Orexin/hypocretin neurons have a crucial role in the regulation of sleep and wakefulness. To help determine how these neurons promote wakefulness, we generated transgenic mice in which orexin neurons expressed halorhodopsin (orexin/Halo mice), an orange light-activated neuronal silencer. Slice patch-clamp recordings of orexin neurons that expressed halorhodopsin demonstrated that orange light photic illumination immediately hyperpolarized membrane potential and inhibited orexin neuron discharge in proportion to illumination intensity. Acute silencing of orexin neurons in vivo during the day (the inactive period) induced synchronization of the electroencephalogram and a reduction in amplitude of the electromyogram that is characteristic of slow-wave sleep (SWS). In contrast, orexin neuron photoinhibition was ineffective during the night (active period). Acute photoinhibition of orexin neurons during the day in orexin/Halo mice also reduced discharge of neurons in an orexin terminal field, the dorsal raphe (DR) nucleus. However, serotonergic DR neurons exhibited normal discharge rates in mice lacking orexin neurons. Thus, although usually highly dependent on orexin neuronal activity, serotonergic DR neuronal activity can be regulated appropriately in the chronic absence of orexin input. Together, these results demonstrate that acute inhibition of orexin neurons results in time-of-day-dependent induction of SWS and in reduced firing rate of neurons in an efferent projection site thought to be involved in arousal state regulation.
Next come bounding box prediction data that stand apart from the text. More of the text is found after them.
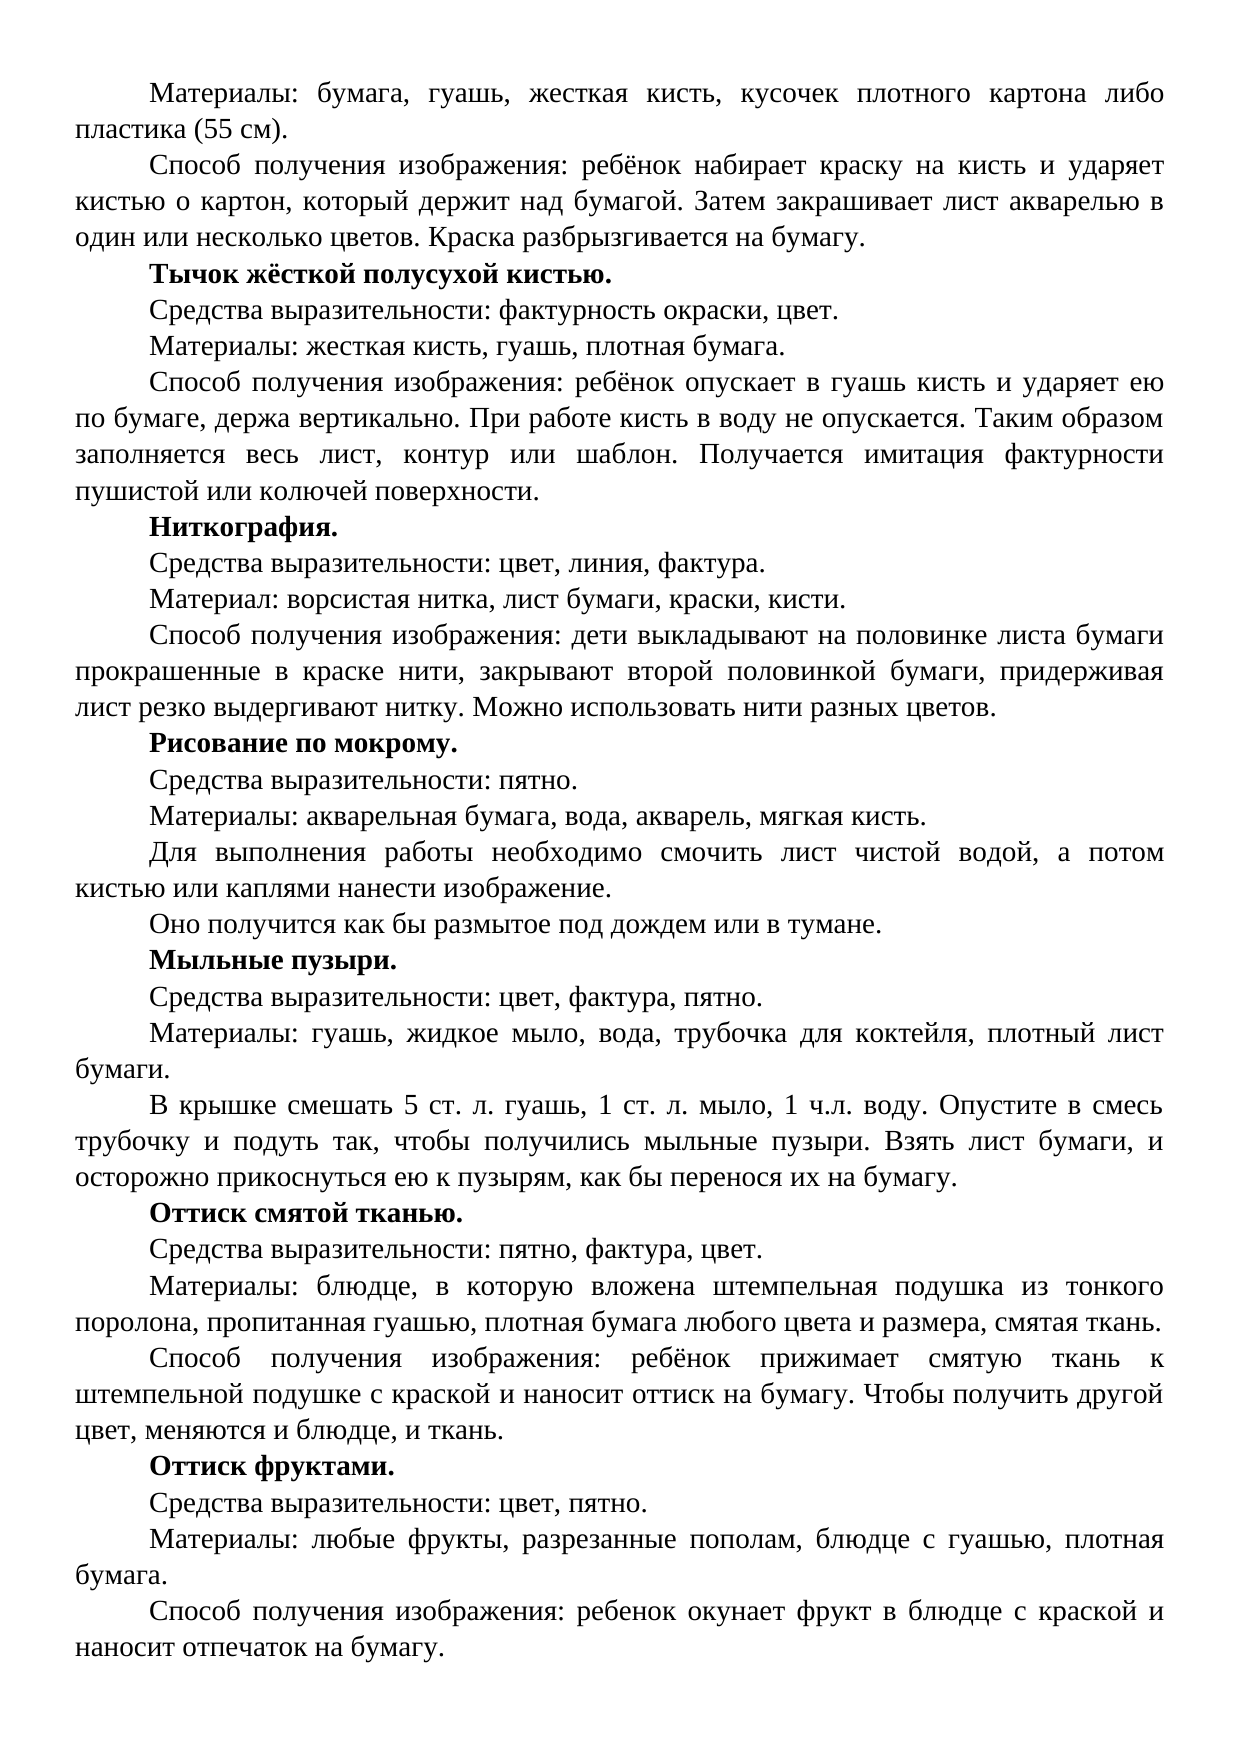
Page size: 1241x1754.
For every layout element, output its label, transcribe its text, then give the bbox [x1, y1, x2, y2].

text Материалы: бумага, гуашь, жесткая кисть, кусочек плотного картона либо пластика (55 см). [75, 75, 1165, 145]
text Способ получения изображения: ребенок окунает фрукт в блюдце с краской и наносит отпечаток на бумагу. [75, 1593, 1165, 1663]
text Средства выразительности: цвет, фактура, пятно. [75, 979, 1165, 1012]
text Способ получения изображения: ребёнок прижимает смятую ткань к штемпельной подушке с краской и наносит оттиск на бумагу. Чтобы получить другой цвет, меняются и блюдце, и ткань. [75, 1340, 1165, 1446]
text Средства выразительности: пятно, фактура, цвет. [75, 1232, 1165, 1265]
text Ниткография. [75, 509, 1165, 542]
text Рисование по мокрому. [75, 726, 1165, 759]
text Способ получения изображения: ребёнок опускает в гуашь кисть и ударяет ею по бумаге, держа вертикально. При работе кисть в воду не опускается. Таким образом заполняется весь лист, контур или шаблон. Получается имитация фактурности пушистой или колючей поверхности. [75, 364, 1165, 506]
text Способ получения изображения: дети выкладывают на половинке листа бумаги прокрашенные в краске нити, закрывают второй половинкой бумаги, придерживая лист резко выдергивают нитку. Можно использовать нити разных цветов. [75, 617, 1165, 723]
text Материалы: гуашь, жидкое мыло, вода, трубочка для коктейля, плотный лист бумаги. [75, 1015, 1165, 1084]
text Мыльные пузыри. [75, 942, 1165, 976]
text Материалы: жесткая кисть, гуашь, плотная бумага. [75, 328, 1165, 362]
text Оттиск фруктами. [75, 1448, 1165, 1482]
text Материалы: блюдце, в которую вложена штемпельная подушка из тонкого поролона, пропитанная гуашью, плотная бумага любого цвета и размера, смятая ткань. [75, 1268, 1165, 1337]
text Материалы: любые фрукты, разрезанные пополам, блюдце с гуашью, плотная бумага. [75, 1521, 1165, 1591]
text Материалы: акварельная бумага, вода, акварель, мягкая кисть. [75, 798, 1165, 831]
text Тычок жёсткой полусухой кистью. [75, 256, 1165, 289]
text Для выполнения работы необходимо смочить лист чистой водой, а потом кистью или каплями нанести изображение. [75, 834, 1165, 904]
text Средства выразительности: цвет, пятно. [75, 1485, 1165, 1518]
text В крышке смешать 5 ст. л. гуашь, 1 ст. л. мыло, 1 ч.л. воду. Опустите в смесь трубочку и подуть так, чтобы получились мыльные пузыри. Взять лист бумаги, и осторожно прикоснуться ею к пузырям, как бы перенося их на бумагу. [75, 1087, 1165, 1193]
text Способ получения изображения: ребёнок набирает краску на кисть и ударяет кистью о картон, который держит над бумагой. Затем закрашивает лист акварелью в один или несколько цветов. Краска разбрызгивается на бумагу. [75, 147, 1165, 253]
text Оно получится как бы размытое под дождем или в тумане. [75, 906, 1165, 940]
text Средства выразительности: фактурность окраски, цвет. [75, 292, 1165, 325]
text Оттиск смятой тканью. [75, 1196, 1165, 1229]
text Материал: ворсистая нитка, лист бумаги, краски, кисти. [75, 581, 1165, 614]
text Средства выразительности: цвет, линия, фактура. [75, 545, 1165, 578]
text Средства выразительности: пятно. [75, 762, 1165, 795]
The results presented here advance our understanding of the role of orexin neurons in the regulation of sleep/wakefulness and may be relevant to the mechanisms that underlie symptom progression in narcolepsy.

摘要

食欲素/下丘脑分泌素神经元在调节睡眠和觉醒中起着至关重要的作用。为了帮助确定这些神经元如何促进觉醒,我们生成了在食欲素神经元中表达盐藻菌视紫红质(orexin/Halo 小鼠)的转基因小鼠,这是一种橙光激活的神经元沉默剂。表达盐藻菌视紫红质的食欲素神经元的切片膜片钳记录表明,橙光光照立即超极化膜电位,并根据光照强度抑制食欲素神经元的放电。在白天(非活跃期)对体内食欲素神经元进行急性沉默会诱导脑电图同步,并减少肌电图振幅,这是慢波睡眠(SWS)的特征。相比之下,夜间(活跃期)食欲素神经元的光抑制无效。在 orexin/Halo 小鼠中,白天急性光抑制食欲素神经元也会降低位于食欲素终末场的中缝背核(DR)核神经元的放电。然而,在缺乏食欲素神经元的小鼠中,5-羟色胺能 DR 神经元的放电率仍保持正常。因此,尽管通常高度依赖于食欲素神经元的活动,但在慢性缺乏食欲素输入的情况下,5-羟色胺能 DR 神经元的活动可以得到适当的调节。总之,这些结果表明,急性抑制食欲素神经元会导致 SWS 的时间依赖性诱导,并降低被认为参与觉醒状态调节的传出投射部位的神经元放电率。这里呈现的结果增进了我们对食欲素神经元在睡眠/觉醒调节中的作用的理解,可能与嗜睡症症状进展的机制有关。